Ahli Epidemologi Menilai Larangan Mudik 2021 Punya Tujuan yang Sangat Baik

oleh
Ilustrasi Mudik
Ilustrasi Arus Lalu Lintas

JPOL – Pemerintah telah mengeluarkan kebijakan larangan mudik 2021 bagi seluruh masyarakat Indonesia.

Kebijakan larangan mudik 2021 ini diharapkan akan bisa mencegah warga Indonesia untuk melakukan mudik.

Terkait larangan mudik 2021, ahli epidemiologi lapangan dari Universitas Jenderal Soedirman (Unsoed) Purwokerto dr. Yudhi Wibowo mengutarakan pandangannya.

Dia menuturkan larangan mudik 2021 adalah kebijakan yang strategis untuk bisa mencegah terjadinya kenaikan kasus Covid-19.

“Kebijakan larangan mudik sangat strategis untuk mengurangi mobilitas penduduk. Tujuannya sangat baik, semata-mata untuk mencegah lonjakan kasus dan kematian karena Covid-19,” katanya dikutip Pikiran-Rakyat.com dari Antara.

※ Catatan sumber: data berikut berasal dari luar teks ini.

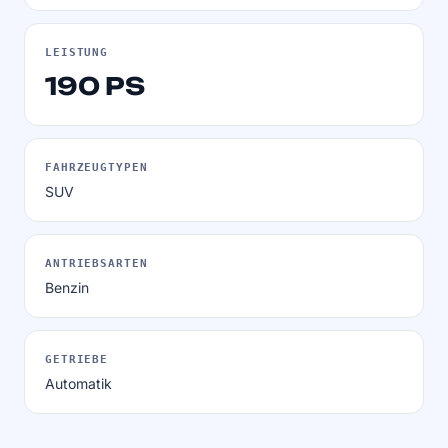
LEISTUNG
190 PS
FAHRZEUGTYPEN
SUV
ANTRIEBSARTEN
Benzin
GETRIEBE
Automatik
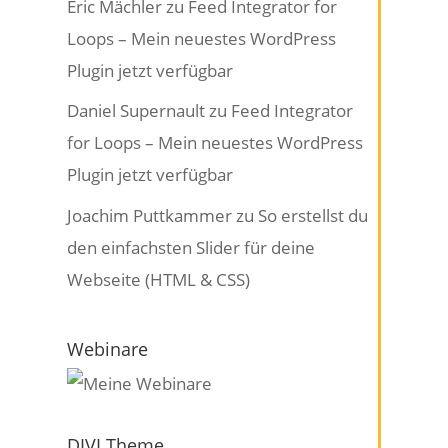
Eric Mächler
zu
Feed Integrator for
Loops – Mein neuestes WordPress
Plugin jetzt verfügbar
Daniel Supernault
zu
Feed Integrator
for Loops – Mein neuestes WordPress
Plugin jetzt verfügbar
Joachim Puttkammer
zu
So erstellst du
den einfachsten Slider für deine
Webseite (HTML & CSS)
Webinare
DIVI Theme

Meski adanya larangan mudik 2021, dia mengharapkan agar masyarakat tetap melaksanakan ibadah bulan Ramadhan dengan khusyuk.

“Hari Raya Idul Fitri juga masih bisa diisi dengan silaturahmi secara virtual, apalagi saat ini sudah banyak teknologi yang mempermudah masyarakat untuk saling bersilaturahmi melalui virtual,” katanya.

Dia menilai, ibadah Ramadhan yang diakhiri dengan Idul Fitri akan tetap bisa maksimal dengan silaturahim dengan cara virtual.

“Inilah salah satu cara kita semua beradaptasi dengan kondisi pandemi, silaturahim secara virtual saya rasa tidak akan mengurangi kekhidmatan Ramadhan dan merayakan Idul Fitri,” katanya.

Untuk itu dia meminta masyarakat, khususnya yang berada di perantauan, untuk tidak mudik guna mencegah penyebaran Covid-19.

“Masyarakat yang berada di perantauan sebaiknya tidak mudik dulu, taati peraturan pemerintah terkait larangan mudik,” katanya.

Dia juga mengingatkan masyarakat untuk tetap menerapkan protokol kesehatan dalam menjalani berbagai aktivitas sehari-hari.

“Karena pandemi belum berakhir maka masyarakat masih tetap harus menerapkan protokol kesehatan secara disiplin, jangan sampai kendur,” katanya.

Sementara itu dia juga mengatakan bahwa operasi tertib masker dan penegakan protokol kesehatan harus terus digencarkan guna meningkatkan kesadaran masyarakat.

“Operasi yustisi, operasi tertib masker dan penegakan protokol kesehatan perlu terus dilakukan secara intensif agar masyarakat disiplin menerapkan protokol kesehatan,” katanya.

Untuk itu dia mengapresiasi langkah dari berbagai instansi, seperti TNI/Polri hingga satpol PP yang terus gencar melakukan operasi tertib masker.

“Operasi yustisi yang selama ini terus gencar dilakukan perlu diapresiasi,” katanya.